-- Opening Marker --
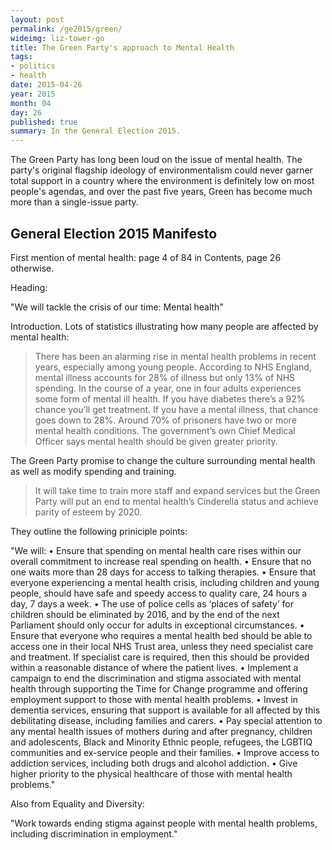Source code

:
 ```yaml
---
layout: post
permalink: /ge2015/green/
wideimg: liz-tower-go
title: The Green Party's approach to Mental Health
tags:
- politics
- health
date: 2015-04-26
year: 2015
month: 04
day: 26
published: true
summary: In the General Election 2015.
---
```


The Green Party has long been loud on the issue of mental health.
The party's original flagship ideology of environmentalism could never garner
total support in a country where the environment is definitely low on most people's agendas,
and over the past five years, Green has become much more than a single-issue party.

## General Election 2015 Manifesto

First mention of mental health: page 4 of 84 in Contents, page 26 otherwise.

Heading:

"We will tackle the crisis of our time: Mental health"

Introduction. Lots of statistics illustrating how many people are affected by mental health:

<blockquote>There has been an alarming rise in mental health problems in recent years, especially among young people. According to NHS
England, mental illness accounts for 28% of illness but only 13% of NHS spending. In the course of a year, one in four adults
experiences some form of mental ill health. If you have diabetes there’s a 92% chance you’ll get treatment. If you have a mental
illness, that chance goes down to 28%. Around 70% of prisoners have two or more mental health conditions. The government’s own
Chief Medical Officer says mental health should be given greater priority.</blockquote>

The Green Party promise to change the culture surrounding mental health as well as modify spending and training.

<blockquote>It will take time to train more staff and expand services but the Green Party will put an end to mental health’s Cinderella status and
achieve parity of esteem by 2020.</blockquote>

They outline the following priniciple points:

"We will:
•	 Ensure that spending on mental health care rises within our overall commitment to increase real spending on health.
•	 Ensure that no one waits more than 28 days for access to talking therapies.
•	 Ensure that everyone experiencing a mental health crisis, including children and young people, should have safe and speedy
access to quality care, 24 hours a day, 7 days a week.
•	 The use of police cells as ‘places of safety’ for children should be eliminated by 2016, and by the end of the next Parliament
should only occur for adults in exceptional circumstances.
•	 Ensure that everyone who requires a mental health bed should be able to access one in their local NHS Trust area, unless they
need specialist care and treatment. If specialist care is required, then this should be provided within a reasonable distance of
where the patient lives.
•	 Implement a campaign to end the discrimination and stigma associated with mental health through supporting the Time for
Change programme and offering employment support to those with mental health problems.
•	 Invest in dementia services, ensuring that support is available for all affected by this debilitating disease, including families and
carers.
•	 Pay special attention to any mental health issues of mothers during and after pregnancy, children and adolescents, Black and
Minority Ethnic people, refugees, the LGBTIQ communities and ex-service people and their families.
•	 Improve access to addiction services, including both drugs and alcohol addiction.
•	 Give higher priority to the physical healthcare of those with mental health problems."

Also from Equality and Diversity:

"Work towards ending stigma against people with mental health problems, including discrimination in employment."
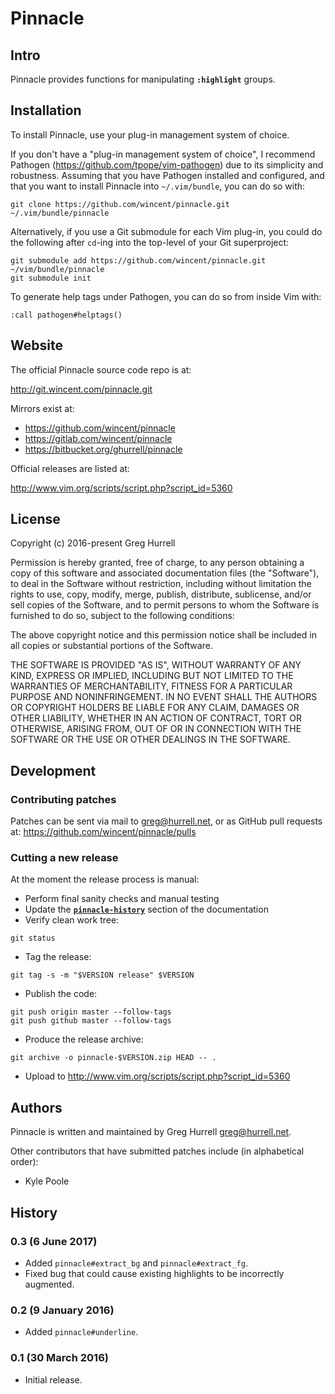 
# Pinnacle<a name="pinnacle-pinnacle" href="#user-content-pinnacle-pinnacle"></a>


## Intro<a name="pinnacle-intro" href="#user-content-pinnacle-intro"></a>

Pinnacle provides functions for manipulating <strong>`:highlight`</strong> groups.


## Installation<a name="pinnacle-installation" href="#user-content-pinnacle-installation"></a>

To install Pinnacle, use your plug-in management system of choice.

If you don't have a "plug-in management system of choice", I recommend Pathogen (https://github.com/tpope/vim-pathogen) due to its simplicity and robustness. Assuming that you have Pathogen installed and configured, and that you want to install Pinnacle into `~/.vim/bundle`, you can do so with:

```
git clone https://github.com/wincent/pinnacle.git ~/.vim/bundle/pinnacle
```

Alternatively, if you use a Git submodule for each Vim plug-in, you could do the following after `cd`-ing into the top-level of your Git superproject:

```
git submodule add https://github.com/wincent/pinnacle.git ~/vim/bundle/pinnacle
git submodule init
```

To generate help tags under Pathogen, you can do so from inside Vim with:

```
:call pathogen#helptags()
```


## Website<a name="pinnacle-website" href="#user-content-pinnacle-website"></a>

The official Pinnacle source code repo is at:

http://git.wincent.com/pinnacle.git

Mirrors exist at:

- https://github.com/wincent/pinnacle
- https://gitlab.com/wincent/pinnacle
- https://bitbucket.org/ghurrell/pinnacle

Official releases are listed at:

http://www.vim.org/scripts/script.php?script_id=5360


## License<a name="pinnacle-license" href="#user-content-pinnacle-license"></a>

Copyright (c) 2016-present Greg Hurrell

Permission is hereby granted, free of charge, to any person obtaining a copy of this software and associated documentation files (the "Software"), to deal in the Software without restriction, including without limitation the rights to use, copy, modify, merge, publish, distribute, sublicense, and/or sell copies of the Software, and to permit persons to whom the Software is furnished to do so, subject to the following conditions:

The above copyright notice and this permission notice shall be included in all copies or substantial portions of the Software.

THE SOFTWARE IS PROVIDED "AS IS", WITHOUT WARRANTY OF ANY KIND, EXPRESS OR IMPLIED, INCLUDING BUT NOT LIMITED TO THE WARRANTIES OF MERCHANTABILITY, FITNESS FOR A PARTICULAR PURPOSE AND NONINFRINGEMENT. IN NO EVENT SHALL THE AUTHORS OR COPYRIGHT HOLDERS BE LIABLE FOR ANY CLAIM, DAMAGES OR OTHER LIABILITY, WHETHER IN AN ACTION OF CONTRACT, TORT OR OTHERWISE, ARISING FROM, OUT OF OR IN CONNECTION WITH THE SOFTWARE OR THE USE OR OTHER DEALINGS IN THE SOFTWARE.


## Development<a name="pinnacle-development" href="#user-content-pinnacle-development"></a>


### Contributing patches<a name="pinnacle-contributing-patches" href="#user-content-pinnacle-contributing-patches"></a>

Patches can be sent via mail to greg@hurrell.net, or as GitHub pull requests at: https://github.com/wincent/pinnacle/pulls


### Cutting a new release<a name="pinnacle-cutting-a-new-release" href="#user-content-pinnacle-cutting-a-new-release"></a>

At the moment the release process is manual:

- Perform final sanity checks and manual testing
- Update the <strong>[`pinnacle-history`](#user-content-pinnacle-history)</strong> section of the documentation
- Verify clean work tree:

```
git status
```

- Tag the release:

```
git tag -s -m "$VERSION release" $VERSION
```

- Publish the code:

```
git push origin master --follow-tags
git push github master --follow-tags
```

- Produce the release archive:

```
git archive -o pinnacle-$VERSION.zip HEAD -- .
```

- Upload to http://www.vim.org/scripts/script.php?script_id=5360


## Authors<a name="pinnacle-authors" href="#user-content-pinnacle-authors"></a>

Pinnacle is written and maintained by Greg Hurrell <greg@hurrell.net>.

Other contributors that have submitted patches include (in alphabetical order):

- Kyle Poole


## History<a name="pinnacle-history" href="#user-content-pinnacle-history"></a>


### 0.3 (6 June 2017)<a name="pinnacle-03-6-june-2017" href="#user-content-pinnacle-03-6-june-2017"></a>

- Added `pinnacle#extract_bg` and `pinnacle#extract_fg`.
- Fixed bug that could cause existing highlights to be incorrectly augmented.


### 0.2 (9 January 2016)<a name="pinnacle-02-9-january-2016" href="#user-content-pinnacle-02-9-january-2016"></a>

- Added `pinnacle#underline`.


### 0.1 (30 March 2016)<a name="pinnacle-01-30-march-2016" href="#user-content-pinnacle-01-30-march-2016"></a>

- Initial release.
-- Closing Marker --
» WHAT IS BEING ASKED
Make a word-for-word copy of the entries, without any pictures.

» YOUR RESPONSE
Source code

:
 ```yaml
---
layout: post
permalink: /ge2015/green/
wideimg: liz-tower-go
title: The Green Party's approach to Mental Health
tags:
- politics
- health
date: 2015-04-26
year: 2015
month: 04
day: 26
published: true
summary: In the General Election 2015.
---
```


The Green Party has long been loud on the issue of mental health.
The party's original flagship ideology of environmentalism could never garner
total support in a country where the environment is definitely low on most people's agendas,
and over the past five years, Green has become much more than a single-issue party.

## General Election 2015 Manifesto

First mention of mental health: page 4 of 84 in Contents, page 26 otherwise.

Heading:

"We will tackle the crisis of our time: Mental health"

Introduction. Lots of statistics illustrating how many people are affected by mental health:

<blockquote>There has been an alarming rise in mental health problems in recent years, especially among young people. According to NHS
England, mental illness accounts for 28% of illness but only 13% of NHS spending. In the course of a year, one in four adults
experiences some form of mental ill health. If you have diabetes there’s a 92% chance you’ll get treatment. If you have a mental
illness, that chance goes down to 28%. Around 70% of prisoners have two or more mental health conditions. The government’s own
Chief Medical Officer says mental health should be given greater priority.</blockquote>

The Green Party promise to change the culture surrounding mental health as well as modify spending and training.

<blockquote>It will take time to train more staff and expand services but the Green Party will put an end to mental health’s Cinderella status and
achieve parity of esteem by 2020.</blockquote>

They outline the following priniciple points:

"We will:
•	 Ensure that spending on mental health care rises within our overall commitment to increase real spending on health.
•	 Ensure that no one waits more than 28 days for access to talking therapies.
•	 Ensure that everyone experiencing a mental health crisis, including children and young people, should have safe and speedy
access to quality care, 24 hours a day, 7 days a week.
•	 The use of police cells as ‘places of safety’ for children should be eliminated by 2016, and by the end of the next Parliament
should only occur for adults in exceptional circumstances.
•	 Ensure that everyone who requires a mental health bed should be able to access one in their local NHS Trust area, unless they
need specialist care and treatment. If specialist care is required, then this should be provided within a reasonable distance of
where the patient lives.
•	 Implement a campaign to end the discrimination and stigma associated with mental health through supporting the Time for
Change programme and offering employment support to those with mental health problems.
•	 Invest in dementia services, ensuring that support is available for all affected by this debilitating disease, including families and
carers.
•	 Pay special attention to any mental health issues of mothers during and after pregnancy, children and adolescents, Black and
Minority Ethnic people, refugees, the LGBTIQ communities and ex-service people and their families.
•	 Improve access to addiction services, including both drugs and alcohol addiction.
•	 Give higher priority to the physical healthcare of those with mental health problems."

Also from Equality and Diversity:

"Work towards ending stigma against people with mental health problems, including discrimination in employment."
# Pinnacle<a name="pinnacle-pinnacle" href="#user-content-pinnacle-pinnacle"></a>


## Intro<a name="pinnacle-intro" href="#user-content-pinnacle-intro"></a>

Pinnacle provides functions for manipulating <strong>`:highlight`</strong> groups.


## Installation<a name="pinnacle-installation" href="#user-content-pinnacle-installation"></a>

To install Pinnacle, use your plug-in management system of choice.

If you don't have a "plug-in management system of choice", I recommend Pathogen (https://github.com/tpope/vim-pathogen) due to its simplicity and robustness. Assuming that you have Pathogen installed and configured, and that you want to install Pinnacle into `~/.vim/bundle`, you can do so with:

```
git clone https://github.com/wincent/pinnacle.git ~/.vim/bundle/pinnacle
```

Alternatively, if you use a Git submodule for each Vim plug-in, you could do the following after `cd`-ing into the top-level of your Git superproject:

```
git submodule add https://github.com/wincent/pinnacle.git ~/vim/bundle/pinnacle
git submodule init
```

To generate help tags under Pathogen, you can do so from inside Vim with:

```
:call pathogen#helptags()
```


## Website<a name="pinnacle-website" href="#user-content-pinnacle-website"></a>

The official Pinnacle source code repo is at:

http://git.wincent.com/pinnacle.git

Mirrors exist at:

- https://github.com/wincent/pinnacle
- https://gitlab.com/wincent/pinnacle
- https://bitbucket.org/ghurrell/pinnacle

Official releases are listed at:

http://www.vim.org/scripts/script.php?script_id=5360


## License<a name="pinnacle-license" href="#user-content-pinnacle-license"></a>

Copyright (c) 2016-present Greg Hurrell

Permission is hereby granted, free of charge, to any person obtaining a copy of this software and associated documentation files (the "Software"), to deal in the Software without restriction, including without limitation the rights to use, copy, modify, merge, publish, distribute, sublicense, and/or sell copies of the Software, and to permit persons to whom the Software is furnished to do so, subject to the following conditions:

The above copyright notice and this permission notice shall be included in all copies or substantial portions of the Software.

THE SOFTWARE IS PROVIDED "AS IS", WITHOUT WARRANTY OF ANY KIND, EXPRESS OR IMPLIED, INCLUDING BUT NOT LIMITED TO THE WARRANTIES OF MERCHANTABILITY, FITNESS FOR A PARTICULAR PURPOSE AND NONINFRINGEMENT. IN NO EVENT SHALL THE AUTHORS OR COPYRIGHT HOLDERS BE LIABLE FOR ANY CLAIM, DAMAGES OR OTHER LIABILITY, WHETHER IN AN ACTION OF CONTRACT, TORT OR OTHERWISE, ARISING FROM, OUT OF OR IN CONNECTION WITH THE SOFTWARE OR THE USE OR OTHER DEALINGS IN THE SOFTWARE.


## Development<a name="pinnacle-development" href="#user-content-pinnacle-development"></a>


### Contributing patches<a name="pinnacle-contributing-patches" href="#user-content-pinnacle-contributing-patches"></a>

Patches can be sent via mail to greg@hurrell.net, or as GitHub pull requests at: https://github.com/wincent/pinnacle/pulls


### Cutting a new release<a name="pinnacle-cutting-a-new-release" href="#user-content-pinnacle-cutting-a-new-release"></a>

At the moment the release process is manual:

- Perform final sanity checks and manual testing
- Update the <strong>[`pinnacle-history`](#user-content-pinnacle-history)</strong> section of the documentation
- Verify clean work tree:

```
git status
```

- Tag the release:

```
git tag -s -m "$VERSION release" $VERSION
```

- Publish the code:

```
git push origin master --follow-tags
git push github master --follow-tags
```

- Produce the release archive:

```
git archive -o pinnacle-$VERSION.zip HEAD -- .
```

- Upload to http://www.vim.org/scripts/script.php?script_id=5360


## Authors<a name="pinnacle-authors" href="#user-content-pinnacle-authors"></a>

Pinnacle is written and maintained by Greg Hurrell <greg@hurrell.net>.

Other contributors that have submitted patches include (in alphabetical order):

- Kyle Poole


## History<a name="pinnacle-history" href="#user-content-pinnacle-history"></a>


### 0.3 (6 June 2017)<a name="pinnacle-03-6-june-2017" href="#user-content-pinnacle-03-6-june-2017"></a>

- Added `pinnacle#extract_bg` and `pinnacle#extract_fg`.
- Fixed bug that could cause existing highlights to be incorrectly augmented.


### 0.2 (9 January 2016)<a name="pinnacle-02-9-january-2016" href="#user-content-pinnacle-02-9-january-2016"></a>

- Added `pinnacle#underline`.


### 0.1 (30 March 2016)<a name="pinnacle-01-30-march-2016" href="#user-content-pinnacle-01-30-march-2016"></a>

- Initial release.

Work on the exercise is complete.